Both can be true, of course.

But the more telling, more concerning and more common issue raised by how NYU botched the Jones situation points to a very weak spot in modern college governance.

Bullied by expectations to cut costs and increase scale while also facing enrollment and competition pressures, higher education institutions have increasingly resisted bringing instructors on as employees or extending the job protections of tenure. Increasingly, the ranks of college teachers are filled with part-time, short-term contract, terminatable at-will teachers.

Even though NYU’s professor Jones was a long-time instructor who literally wrote the textbook for organic chemistry, the school had him on the short leash of one of these annual, no protection arrangements.
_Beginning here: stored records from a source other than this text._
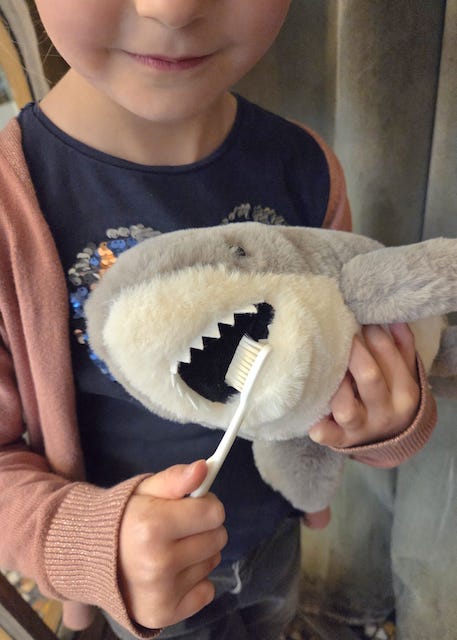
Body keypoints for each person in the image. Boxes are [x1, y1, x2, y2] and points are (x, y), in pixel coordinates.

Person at [0, 1, 437, 639]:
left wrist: (381, 418)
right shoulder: (11, 208)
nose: (173, 9)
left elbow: (343, 357)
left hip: (276, 541)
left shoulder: (306, 167)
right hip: (144, 593)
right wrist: (90, 544)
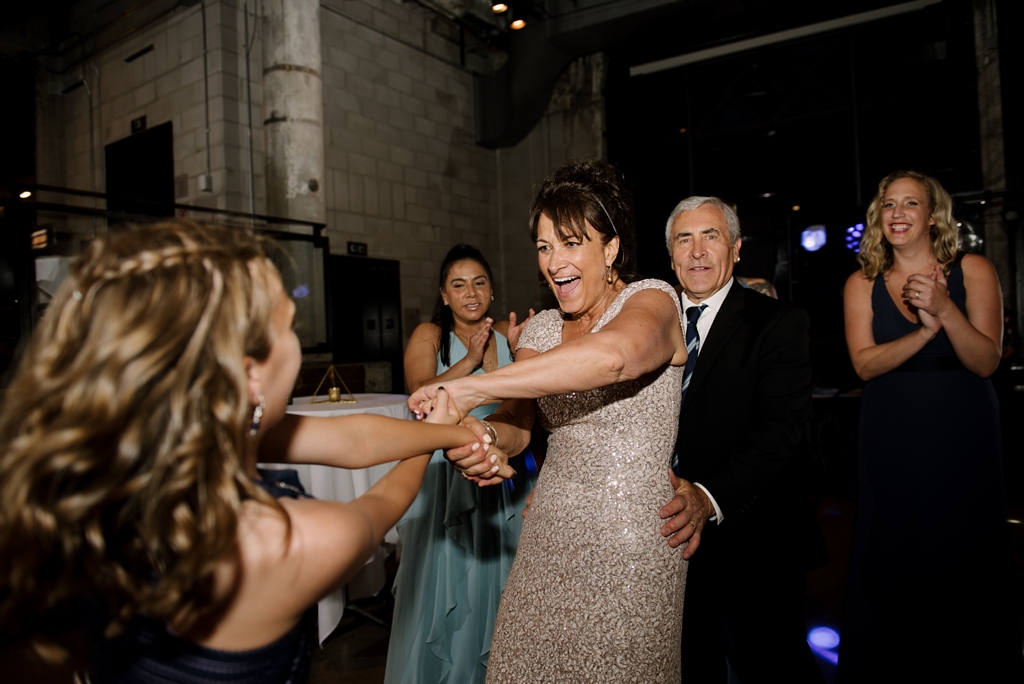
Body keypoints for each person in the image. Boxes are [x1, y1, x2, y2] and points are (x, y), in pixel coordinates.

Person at [0, 221, 480, 683]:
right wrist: (445, 434)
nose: (295, 342)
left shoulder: (159, 446)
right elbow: (380, 505)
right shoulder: (281, 542)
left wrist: (459, 436)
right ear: (250, 374)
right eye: (288, 327)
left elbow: (355, 440)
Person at [410, 159, 689, 683]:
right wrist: (484, 439)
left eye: (570, 242)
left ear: (609, 249)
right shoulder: (539, 328)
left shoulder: (652, 299)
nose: (554, 261)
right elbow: (519, 421)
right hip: (549, 533)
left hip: (632, 542)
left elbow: (613, 359)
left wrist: (467, 389)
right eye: (544, 247)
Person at [838, 171, 1021, 681]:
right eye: (888, 204)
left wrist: (943, 308)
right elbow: (865, 365)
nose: (896, 213)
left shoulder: (973, 269)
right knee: (894, 540)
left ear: (932, 216)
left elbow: (985, 361)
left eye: (910, 204)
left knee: (962, 539)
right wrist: (924, 333)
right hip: (890, 427)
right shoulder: (862, 283)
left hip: (962, 423)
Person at [657, 196, 825, 683]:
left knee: (773, 663)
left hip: (754, 536)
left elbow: (780, 432)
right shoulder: (647, 328)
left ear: (735, 250)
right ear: (670, 257)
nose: (697, 251)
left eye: (710, 236)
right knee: (690, 665)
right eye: (683, 240)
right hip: (667, 540)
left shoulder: (778, 323)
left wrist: (707, 497)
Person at [384, 245, 535, 684]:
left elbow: (530, 402)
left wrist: (528, 351)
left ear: (492, 289)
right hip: (447, 477)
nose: (471, 292)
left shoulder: (510, 335)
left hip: (508, 470)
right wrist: (468, 361)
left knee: (507, 582)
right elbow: (419, 393)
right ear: (444, 295)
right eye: (459, 284)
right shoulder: (429, 335)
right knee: (451, 588)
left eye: (480, 282)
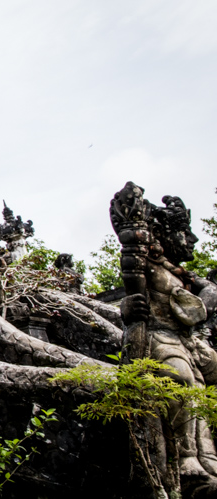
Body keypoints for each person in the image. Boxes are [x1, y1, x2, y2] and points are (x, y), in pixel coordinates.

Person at [121, 195, 217, 497]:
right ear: (163, 235)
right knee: (180, 379)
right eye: (183, 232)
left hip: (190, 342)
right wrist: (128, 308)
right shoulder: (147, 266)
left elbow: (206, 299)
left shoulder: (179, 272)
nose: (192, 239)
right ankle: (188, 458)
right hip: (161, 339)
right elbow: (133, 297)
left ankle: (209, 456)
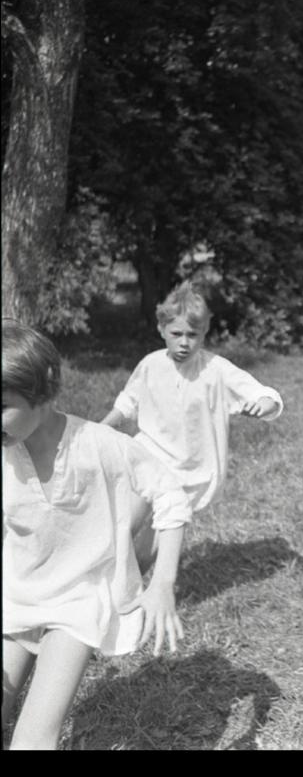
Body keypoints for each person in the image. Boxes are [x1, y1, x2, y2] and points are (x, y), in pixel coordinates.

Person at [2, 320, 193, 750]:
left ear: (43, 392)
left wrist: (162, 583)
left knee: (31, 739)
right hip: (16, 596)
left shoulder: (99, 444)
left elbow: (170, 497)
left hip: (78, 603)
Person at [100, 282, 283, 560]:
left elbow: (264, 394)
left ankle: (130, 596)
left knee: (150, 550)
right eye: (176, 334)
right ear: (161, 330)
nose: (184, 343)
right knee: (124, 526)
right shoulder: (150, 364)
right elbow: (128, 402)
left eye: (192, 335)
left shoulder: (216, 370)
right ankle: (99, 586)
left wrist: (261, 405)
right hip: (149, 458)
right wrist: (102, 427)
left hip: (189, 472)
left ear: (204, 333)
Accordingly, even he was exceptionally vulnerable to any type of complaint, any kind of disruption in the smooth operation of the university.

In other words, what this short and painful saga really pulls into relief is that today’s university deans and department heads are – to appropriate the line that Bill Cosby used about parents – not interested in justice. They are interested in quiet.
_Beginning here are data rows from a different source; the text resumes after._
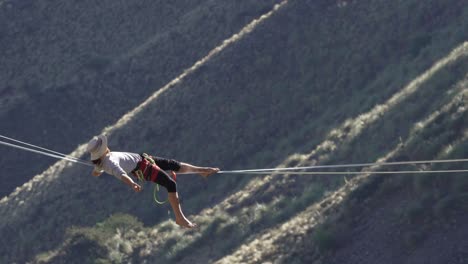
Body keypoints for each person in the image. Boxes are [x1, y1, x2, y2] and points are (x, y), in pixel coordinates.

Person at [86, 135, 219, 228]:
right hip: (143, 169)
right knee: (170, 184)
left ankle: (202, 171)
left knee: (172, 164)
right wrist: (132, 183)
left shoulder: (103, 161)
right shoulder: (109, 162)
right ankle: (180, 218)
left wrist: (96, 171)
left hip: (144, 160)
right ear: (102, 151)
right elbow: (120, 174)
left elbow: (97, 173)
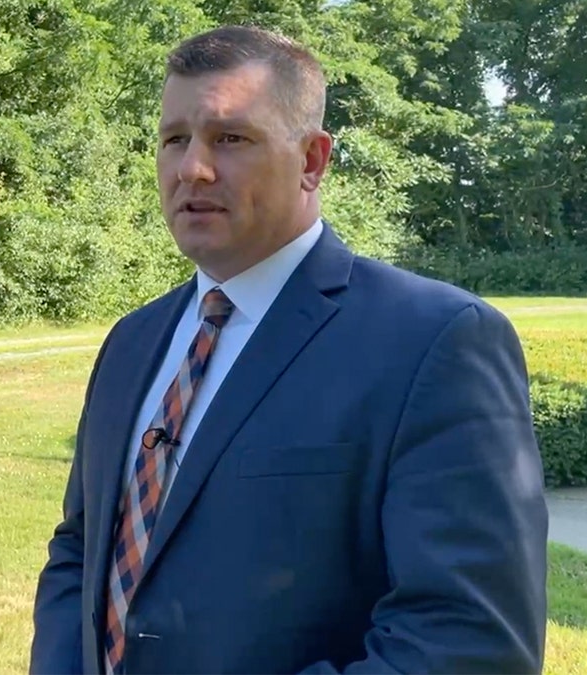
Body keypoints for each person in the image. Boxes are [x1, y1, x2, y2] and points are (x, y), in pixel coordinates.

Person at [28, 24, 549, 675]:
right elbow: (80, 550)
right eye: (174, 139)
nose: (192, 166)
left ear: (312, 160)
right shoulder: (131, 342)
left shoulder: (435, 343)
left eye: (231, 137)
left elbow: (467, 641)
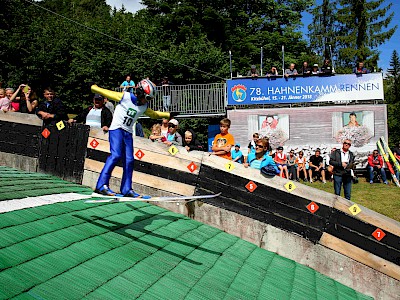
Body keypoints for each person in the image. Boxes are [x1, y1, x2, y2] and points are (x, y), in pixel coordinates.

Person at [91, 79, 170, 197]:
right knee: (116, 155)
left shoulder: (143, 106)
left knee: (129, 160)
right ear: (140, 93)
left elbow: (154, 114)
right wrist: (94, 87)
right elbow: (107, 93)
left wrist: (168, 115)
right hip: (117, 129)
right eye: (147, 98)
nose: (147, 101)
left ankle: (126, 189)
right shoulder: (125, 96)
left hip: (127, 133)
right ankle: (101, 185)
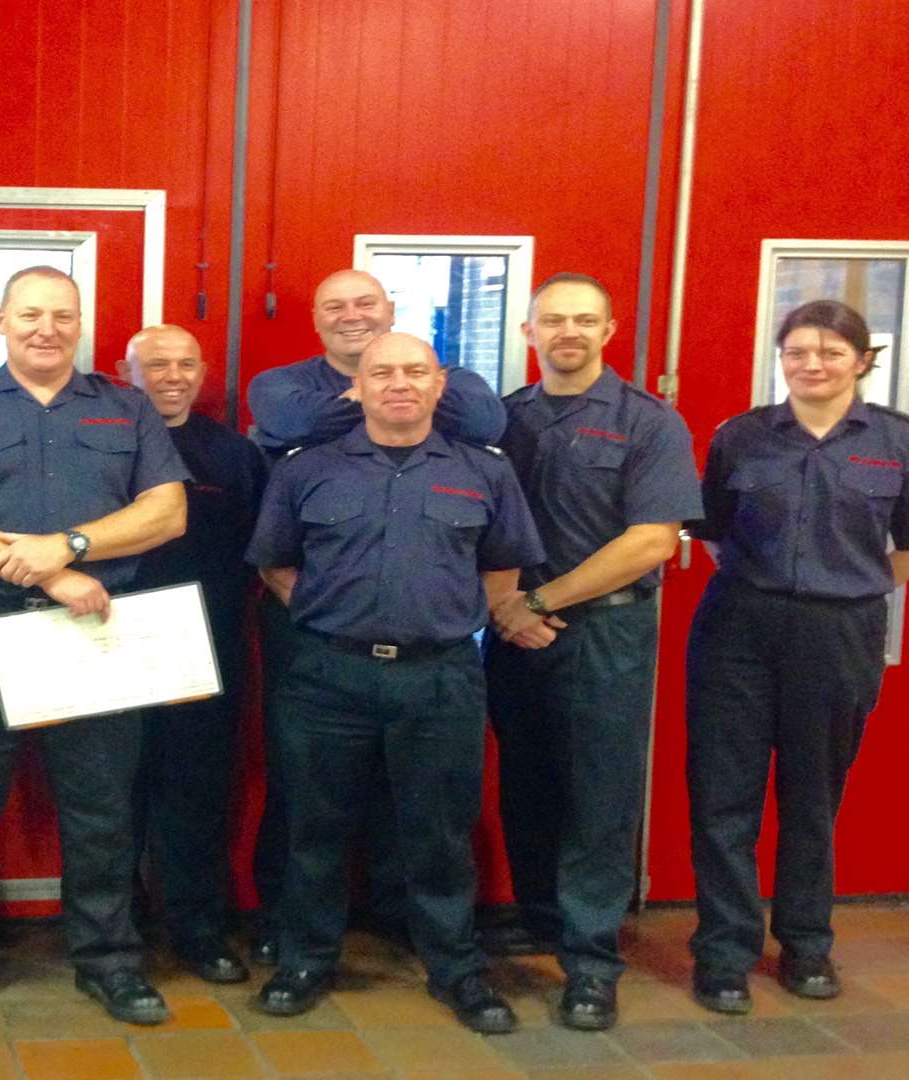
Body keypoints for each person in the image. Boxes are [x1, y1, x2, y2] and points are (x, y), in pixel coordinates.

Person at [0, 266, 190, 1031]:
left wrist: (72, 546)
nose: (46, 329)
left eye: (61, 314)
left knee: (100, 807)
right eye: (30, 314)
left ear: (81, 320)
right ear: (1, 321)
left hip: (95, 630)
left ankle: (110, 960)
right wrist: (47, 574)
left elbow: (165, 512)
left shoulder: (125, 409)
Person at [248, 332, 543, 1035]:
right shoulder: (305, 469)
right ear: (360, 386)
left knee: (440, 833)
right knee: (314, 829)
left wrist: (437, 619)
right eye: (383, 372)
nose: (399, 383)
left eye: (415, 371)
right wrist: (336, 621)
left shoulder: (484, 472)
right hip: (326, 675)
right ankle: (305, 961)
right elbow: (274, 565)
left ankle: (456, 970)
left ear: (441, 385)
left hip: (438, 678)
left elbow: (503, 569)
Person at [480, 273, 702, 1030]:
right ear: (529, 332)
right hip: (514, 631)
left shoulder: (649, 422)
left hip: (603, 633)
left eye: (584, 320)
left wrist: (539, 602)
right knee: (528, 781)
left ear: (609, 331)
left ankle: (591, 961)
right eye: (552, 320)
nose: (567, 332)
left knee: (599, 796)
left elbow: (649, 542)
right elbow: (474, 520)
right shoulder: (504, 420)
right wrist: (506, 611)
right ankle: (541, 916)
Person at [684, 299, 908, 1014]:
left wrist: (848, 585)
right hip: (738, 632)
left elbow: (903, 550)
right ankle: (723, 952)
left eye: (830, 352)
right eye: (798, 351)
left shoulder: (897, 443)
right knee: (725, 796)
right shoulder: (741, 437)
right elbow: (713, 530)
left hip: (840, 633)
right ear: (781, 358)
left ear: (862, 360)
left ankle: (807, 944)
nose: (812, 364)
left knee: (813, 798)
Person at [118, 324, 264, 984]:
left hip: (204, 649)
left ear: (203, 373)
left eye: (185, 364)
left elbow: (266, 551)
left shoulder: (234, 455)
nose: (172, 376)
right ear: (128, 371)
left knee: (196, 793)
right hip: (104, 643)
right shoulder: (102, 438)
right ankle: (112, 933)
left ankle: (198, 930)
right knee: (109, 793)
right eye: (156, 364)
Contract faculty who create waves get tossed overboard.

The ability to dismiss contract faculty so easily and for any disruption at all is and has been accelerated and exacerbated in this time when, in addition to being told to cut costs, institutional leaders are being told to treat students as customers – to collect and consider and value their opinions and to give them what they want. When schools try to operate as businesses and “those who pay the tuition bills” are unhappy and replacing a professor is so easy, lopping of a head is the lazy, even logical choice. Problem solved, order restored.
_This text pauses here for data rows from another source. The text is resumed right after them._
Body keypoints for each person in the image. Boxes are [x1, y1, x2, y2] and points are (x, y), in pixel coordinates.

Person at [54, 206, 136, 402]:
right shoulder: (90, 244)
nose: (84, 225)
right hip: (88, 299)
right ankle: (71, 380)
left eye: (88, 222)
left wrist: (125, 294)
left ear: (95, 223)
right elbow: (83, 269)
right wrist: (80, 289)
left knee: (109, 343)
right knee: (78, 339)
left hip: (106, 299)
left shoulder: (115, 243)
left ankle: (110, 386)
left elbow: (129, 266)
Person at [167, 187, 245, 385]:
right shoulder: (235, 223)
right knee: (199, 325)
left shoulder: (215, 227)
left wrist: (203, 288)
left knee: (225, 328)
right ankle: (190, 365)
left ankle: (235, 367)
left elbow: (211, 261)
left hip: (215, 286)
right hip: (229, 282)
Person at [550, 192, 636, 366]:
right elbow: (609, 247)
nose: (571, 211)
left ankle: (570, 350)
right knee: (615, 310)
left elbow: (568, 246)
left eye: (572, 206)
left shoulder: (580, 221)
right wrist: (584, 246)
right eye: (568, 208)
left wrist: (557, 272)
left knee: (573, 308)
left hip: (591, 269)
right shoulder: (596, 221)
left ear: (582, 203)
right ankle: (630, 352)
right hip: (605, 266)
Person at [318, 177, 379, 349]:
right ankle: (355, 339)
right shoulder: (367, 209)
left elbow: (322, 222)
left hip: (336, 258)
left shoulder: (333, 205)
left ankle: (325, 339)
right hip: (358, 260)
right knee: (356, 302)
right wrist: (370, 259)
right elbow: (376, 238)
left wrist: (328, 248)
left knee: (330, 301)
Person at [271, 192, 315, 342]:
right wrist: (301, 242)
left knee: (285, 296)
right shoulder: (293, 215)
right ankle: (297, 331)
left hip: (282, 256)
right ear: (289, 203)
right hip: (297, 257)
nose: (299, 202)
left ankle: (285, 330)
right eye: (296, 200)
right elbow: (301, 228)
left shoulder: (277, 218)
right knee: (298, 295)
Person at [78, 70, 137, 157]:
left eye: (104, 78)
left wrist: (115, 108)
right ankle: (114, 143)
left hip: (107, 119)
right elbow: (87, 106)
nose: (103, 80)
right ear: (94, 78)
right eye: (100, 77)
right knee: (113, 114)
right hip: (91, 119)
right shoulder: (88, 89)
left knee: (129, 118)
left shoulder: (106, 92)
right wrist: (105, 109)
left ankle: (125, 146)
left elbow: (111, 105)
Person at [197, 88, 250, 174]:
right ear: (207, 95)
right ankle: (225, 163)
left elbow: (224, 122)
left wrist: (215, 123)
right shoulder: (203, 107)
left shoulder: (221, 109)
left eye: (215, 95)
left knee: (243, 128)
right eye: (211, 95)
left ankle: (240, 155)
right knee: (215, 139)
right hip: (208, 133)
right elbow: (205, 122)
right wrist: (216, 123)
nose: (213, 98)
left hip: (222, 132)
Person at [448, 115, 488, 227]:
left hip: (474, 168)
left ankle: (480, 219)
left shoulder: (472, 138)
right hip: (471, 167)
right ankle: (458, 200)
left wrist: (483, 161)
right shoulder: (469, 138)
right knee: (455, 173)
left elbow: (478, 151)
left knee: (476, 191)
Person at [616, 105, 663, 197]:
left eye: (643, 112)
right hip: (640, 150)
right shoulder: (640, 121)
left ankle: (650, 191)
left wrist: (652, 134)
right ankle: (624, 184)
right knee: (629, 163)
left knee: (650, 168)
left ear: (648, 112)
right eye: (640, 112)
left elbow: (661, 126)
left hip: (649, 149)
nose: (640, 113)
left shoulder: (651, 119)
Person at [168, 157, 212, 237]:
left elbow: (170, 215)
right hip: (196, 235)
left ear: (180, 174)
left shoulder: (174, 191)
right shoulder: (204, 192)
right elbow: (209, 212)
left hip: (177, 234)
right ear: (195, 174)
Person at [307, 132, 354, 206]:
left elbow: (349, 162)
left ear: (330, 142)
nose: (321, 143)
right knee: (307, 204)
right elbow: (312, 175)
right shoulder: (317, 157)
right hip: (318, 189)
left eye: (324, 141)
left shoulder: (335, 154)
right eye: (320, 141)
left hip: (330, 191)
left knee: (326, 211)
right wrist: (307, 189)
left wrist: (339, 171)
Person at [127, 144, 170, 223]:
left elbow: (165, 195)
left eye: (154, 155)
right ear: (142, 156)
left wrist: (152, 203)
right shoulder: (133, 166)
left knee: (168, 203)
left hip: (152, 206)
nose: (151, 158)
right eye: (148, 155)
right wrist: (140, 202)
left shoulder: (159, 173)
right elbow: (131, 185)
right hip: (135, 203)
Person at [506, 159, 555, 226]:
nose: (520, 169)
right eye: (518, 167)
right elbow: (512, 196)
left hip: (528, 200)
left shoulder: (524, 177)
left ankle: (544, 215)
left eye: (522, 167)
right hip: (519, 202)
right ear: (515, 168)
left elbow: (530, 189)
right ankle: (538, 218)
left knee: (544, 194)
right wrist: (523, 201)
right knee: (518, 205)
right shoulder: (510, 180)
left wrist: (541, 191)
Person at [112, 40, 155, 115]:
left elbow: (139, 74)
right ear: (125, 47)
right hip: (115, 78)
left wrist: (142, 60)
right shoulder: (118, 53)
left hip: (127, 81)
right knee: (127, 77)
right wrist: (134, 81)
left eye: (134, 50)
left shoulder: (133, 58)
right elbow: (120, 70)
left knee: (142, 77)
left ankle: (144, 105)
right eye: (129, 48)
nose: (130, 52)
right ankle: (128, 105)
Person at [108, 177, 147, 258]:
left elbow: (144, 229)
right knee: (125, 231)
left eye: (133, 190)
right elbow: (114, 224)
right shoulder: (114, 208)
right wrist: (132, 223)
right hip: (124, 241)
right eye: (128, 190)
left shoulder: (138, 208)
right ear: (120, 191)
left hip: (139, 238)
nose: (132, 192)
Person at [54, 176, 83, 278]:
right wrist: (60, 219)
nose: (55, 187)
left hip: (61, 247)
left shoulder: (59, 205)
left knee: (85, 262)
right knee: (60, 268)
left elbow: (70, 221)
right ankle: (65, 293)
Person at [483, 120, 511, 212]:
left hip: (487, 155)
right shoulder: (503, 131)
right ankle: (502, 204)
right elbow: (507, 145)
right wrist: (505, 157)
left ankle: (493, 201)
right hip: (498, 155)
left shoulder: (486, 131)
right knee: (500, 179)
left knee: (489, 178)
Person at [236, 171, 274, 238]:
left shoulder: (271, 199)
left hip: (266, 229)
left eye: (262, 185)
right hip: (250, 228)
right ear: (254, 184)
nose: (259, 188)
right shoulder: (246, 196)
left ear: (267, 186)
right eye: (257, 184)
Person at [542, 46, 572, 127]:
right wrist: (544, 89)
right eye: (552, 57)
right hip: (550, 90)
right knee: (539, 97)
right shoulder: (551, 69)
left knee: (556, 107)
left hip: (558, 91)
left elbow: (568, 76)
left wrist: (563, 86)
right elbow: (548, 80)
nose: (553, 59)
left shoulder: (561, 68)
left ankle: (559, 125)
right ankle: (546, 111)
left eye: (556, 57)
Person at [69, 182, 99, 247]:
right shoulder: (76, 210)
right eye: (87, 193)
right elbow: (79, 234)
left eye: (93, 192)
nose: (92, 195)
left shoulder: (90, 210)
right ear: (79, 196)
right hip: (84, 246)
Over years of covering higher education, numerous at-will, contract instructors have told me that they teach to keep their jobs. They grade generously. They overlook cheating. They teach the program syllabus and nothing more. They smile frequently. Because, when the end of course surveys come out, they want high marks. They want their contracts renewed.

I can’t know this for sure but it feels like a very safe wager that few adjunct or contract teachers who have been the subject of student petitions have kept their LinkedIn profiles intact.

The problem is, of course, that when schools view their teachers as easily replaceable, interchangeable cogs – well, that’s a problem. It seems it would be difficult to convince anyone that what you’re teaching is valuable and worth paying for when who is teaching it clearly isn’t.

In this particular case, it’s hard to blame the students for speaking up when facing what feels like an unusually difficult situation. And the decision on its own – students are unhappy with this guy so let’s get rid of this guy – may likewise feel blameless. The real problem is that NYU put a teacher, one of their teachers, in a position where they would be fired for just about anything save glowing reviews.

The story really is that NYU is not nearly alone in doing this. Unprotected teachers who teach for their jobs are the normal now. In that way, Professor Jones is not the canary, he’s the ten thousandth canary. This is not a teacher problem or a student problem, it’s a structural problem which ought to be far more troubling.